Rationale Intracellular Na elevation is a hallmark of the ischaemic and failing heart – pathologies in which both acute and chronic metabolic remodelling occur.
Objective To assess whether acute (75 µM ouabain 100 nM blebbistatin) and chronic myocardial Nai load (PLM3SA mouse) are causally linked to metabolic remodelling and if the failing heart shares a common Na-mediated metabolic ‘fingerprint’.
Methods 23Na, 31P and 13C NMRS were performed in normal and hypertrophied (pressure overload) Langendorff perfused mouse hearts followed by 1 hour NMRS metabolomic profiling, mass spec and in silico modelling.

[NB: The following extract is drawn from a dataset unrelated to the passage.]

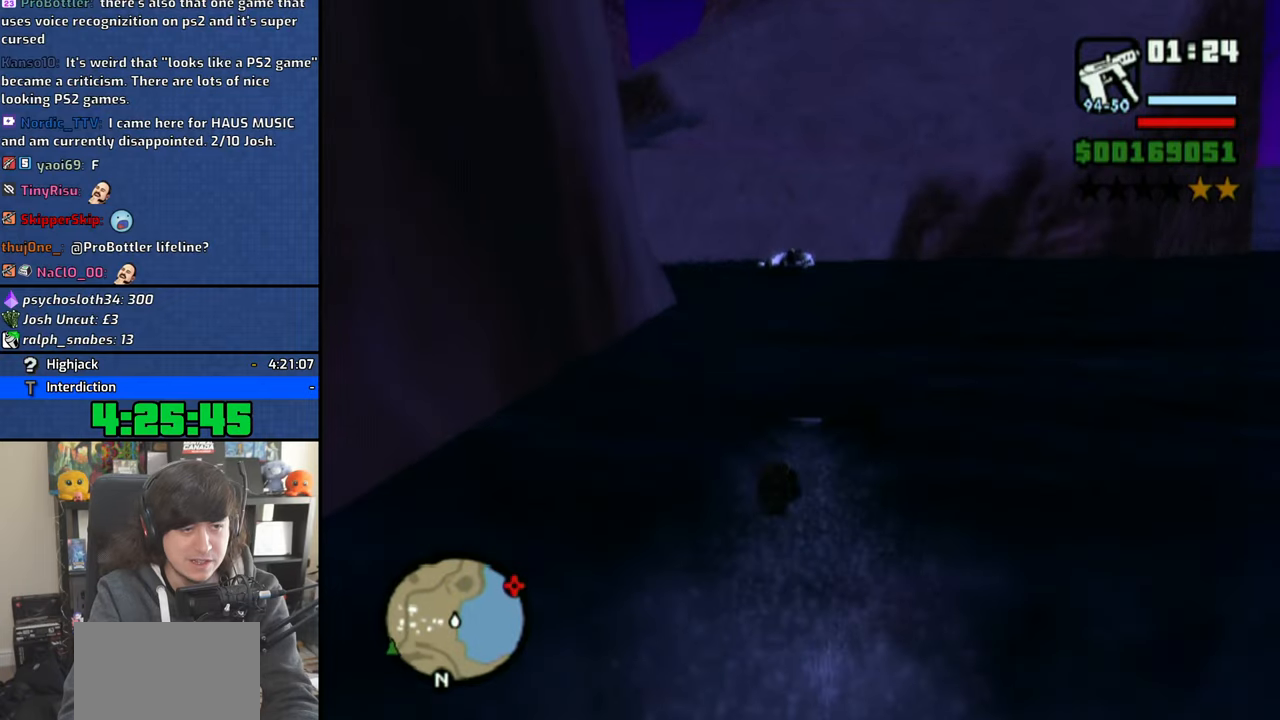
{"buttons": [], "left_stick": "up", "right_stick": "center", "events": [[83, "CROSS", "up"], [150, "CROSS", "down"], [266, "CROSS", "up"], [333, "CROSS", "down"], [450, "CROSS", "up"]]}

Results Na overload (acute, chronic (PLM3SA), and hypertrophy 2, 1.3 and 1.4-fold respectively) resulted in common metabolic perturbations: substrate switch (palmitate 35% reduction, glucose 58% increase), flux (TCA cycle, OXPHOS, glycolysis) and metabolomic profile (TCA cycle, glycolysis, anaplerosis) without energetic impairment (PCr/ATP 1.5±0.1 vs control 1.3±0.1). Inhibition of mitochondrial Na/Ca exchanger by CGP37157 during both acute and chronic Na load ameliorated the metabolic changes.
Conclusion Elevated Na leads to complex metabolic alterations preceding any energetic and functional impairment. Early prevention of Na overload and inhibition of Na/Camito could ameliorate metabolic dysregulation in hypertrophy and failure.